# Calculus/Lines and Planes in Space

 ← Vectors Calculus Multivariable calculus → Lines and Planes in Space

## Introduction

For many practical applications, for example for describing forces in physics and mechanics, you have to work with the mathematical descriptions of lines and planes in 3-dimensional space.

## Parametric Equations

### Line in Space

A line in space is defined by two points in space, which I will call $P_1$ and $P_2$. Let $\mathbf{x}_1$ be the vector from the origin to $P_1$, and $\mathbf{x}_2$ the vector from the origin to $P_2$. Given these two points, every other point $P$ on the line can be reached by

$\mathbf{x} = \mathbf{x}_1 + \lambda \mathbf{a}$

where $\mathbf{a}$ is the vector from $P_1$ and $P_2$:

$\mathbf{a} = \mathbf{x}_2 - \mathbf{x}_1$

### Plane in Space

The same idea can be used to describe a plane in 3-dimensional space, which is uniquely defined by three points (which do not lie on a line) in space ($P_1, P_2, P_3$).

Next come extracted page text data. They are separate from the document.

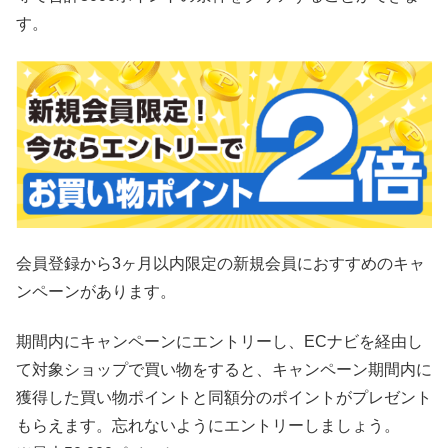
す。
会員登録から3ヶ月以内限定の新規会員におすすめのキャ
ンペーンがあります。
期間内にキャンペーンにエントリーし、ECナビを経由し
て対象ショップで買い物をすると、キャンペーン期間内に
獲得した買い物ポイントと同額分のポイントがプレゼント
もらえます。忘れないようにエントリーしましょう。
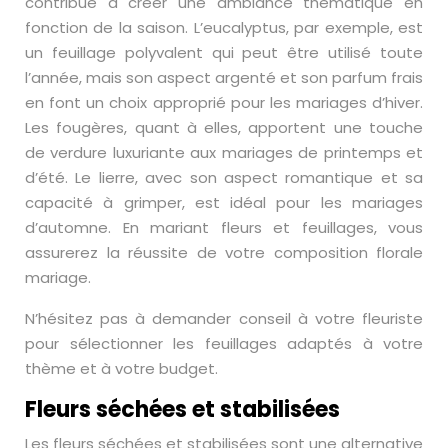
contribue à créer une ambiance thématique en
fonction de la saison. L’eucalyptus, par exemple, est
un feuillage polyvalent qui peut être utilisé toute
l’année, mais son aspect argenté et son parfum frais
en font un choix approprié pour les mariages d’hiver.
Les fougères, quant à elles, apportent une touche
de verdure luxuriante aux mariages de printemps et
d’été. Le lierre, avec son aspect romantique et sa
capacité à grimper, est idéal pour les mariages
d’automne. En mariant fleurs et feuillages, vous
assurerez la réussite de votre composition florale
mariage.
N’hésitez pas à demander conseil à votre fleuriste
pour sélectionner les feuillages adaptés à votre
thème et à votre budget.
Fleurs séchées et stabilisées
Les fleurs séchées et stabilisées sont une alternative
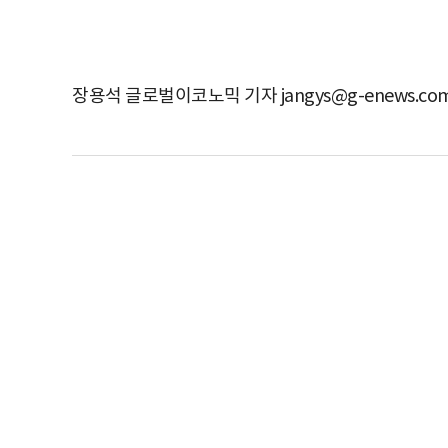
장용석 글로벌이코노믹 기자 jangys@g-enews.co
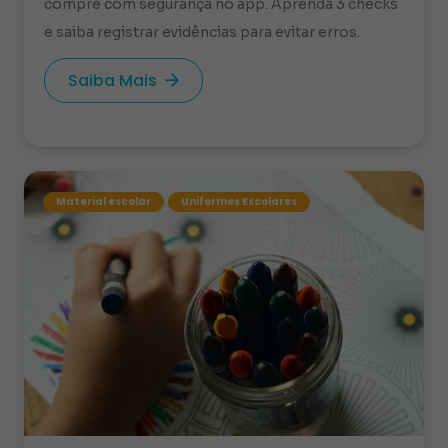
compre com segurança no app. Aprenda 3 checks
e saiba registrar evidências para evitar erros.
Saiba Mais
Material escolar
Uniformes Escolares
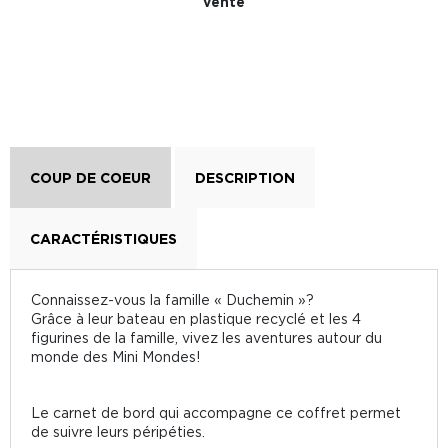
vente
COUP DE COEUR
DESCRIPTION
CARACTÉRISTIQUES
Connaissez-vous la famille « Duchemin »?
Grâce à leur bateau en plastique recyclé et les 4
figurines de la famille, vivez les aventures autour du
monde des Mini Mondes!
Le carnet de bord qui accompagne ce coffret permet
de suivre leurs péripéties.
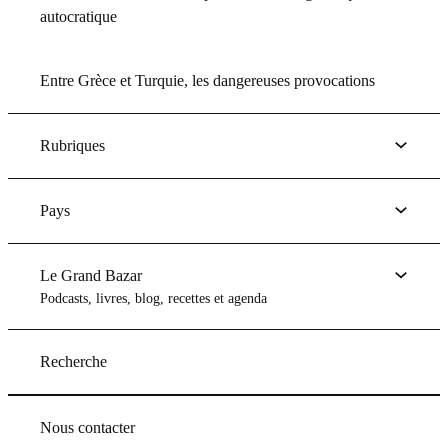
autocratique
Entre Grèce et Turquie, les dangereuses provocations
Rubriques
Pays
Le Grand Bazar
Podcasts, livres, blog, recettes et agenda
Recherche
Nous contacter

Let $\mathbf{x}_i$ be the vectors from the origin to $P_i$. Then

$\mathbf{x} = \mathbf{x}_1 + \lambda \mathbf{a} + \mu \mathbf{b}$

with:

$\mathbf{a} = \mathbf{x}_2 - \mathbf{x}_1 \,\, \text{and} \,\, \mathbf{b} = \mathbf{x}_3 - \mathbf{x}_1$

Note that the starting point does not have to be $\mathbf{x}_1$, but can be any point in the plane. Similarly, the only requirement on the vectors $\mathbf{a}$ and $\mathbf{b}$ is that they have to be two non-collinear vectors in our plane.

## Vector Equation (of a Plane in Space, or of a Line in a Plane)

An alternative representation of a Plane in Space is obtained by observing that a plane is defined by a point $P_1$ in that plane and a direction perpendicular to the plane, which we denote with the vector $\mathbf{n}$. As above, let $\mathbf{x}_1$ describe the vector from the origin to $P_1$, and $\mathbf{x}$ the vector from the origin to another point $P$ in the plane. Since any vector that lies in the plane is perpendicular to $\mathbf{n}$, the vector equation of the plane is given by

$\mathbf{n} \cdot (\mathbf{x} - \mathbf{x}_1) = 0$

In 2 dimensions, the same equation uniquely describes a Line.

## Scalar Equation (of a Plane in Space, or of a Line in a Plane)

If we express $\mathbf{n}$ and $\mathbf{x}$ through their components

$\mathbf{n} = \left( {\begin{array}{*{20}c} a \\ b \\ c \\ \end{array}} \right),\,\,\text{and}\,\, \mathbf{x} = \left( {\begin{array}{*{20}c} x \\ y \\ z \\ \end{array}} \right),$

writing out the scalar product for $\mathbf{n} \cdot (\mathbf{x} - \mathbf{x}_1) = 0$ provides us with the scalar equation for a plane in space:

$ax+by+cz=d$

where $d = \mathbf{n} \cdot \mathbf{x}_1$.

In 2d space, the equivalent steps lead to the scalar equation for a line in a plane:

$ax+by=c$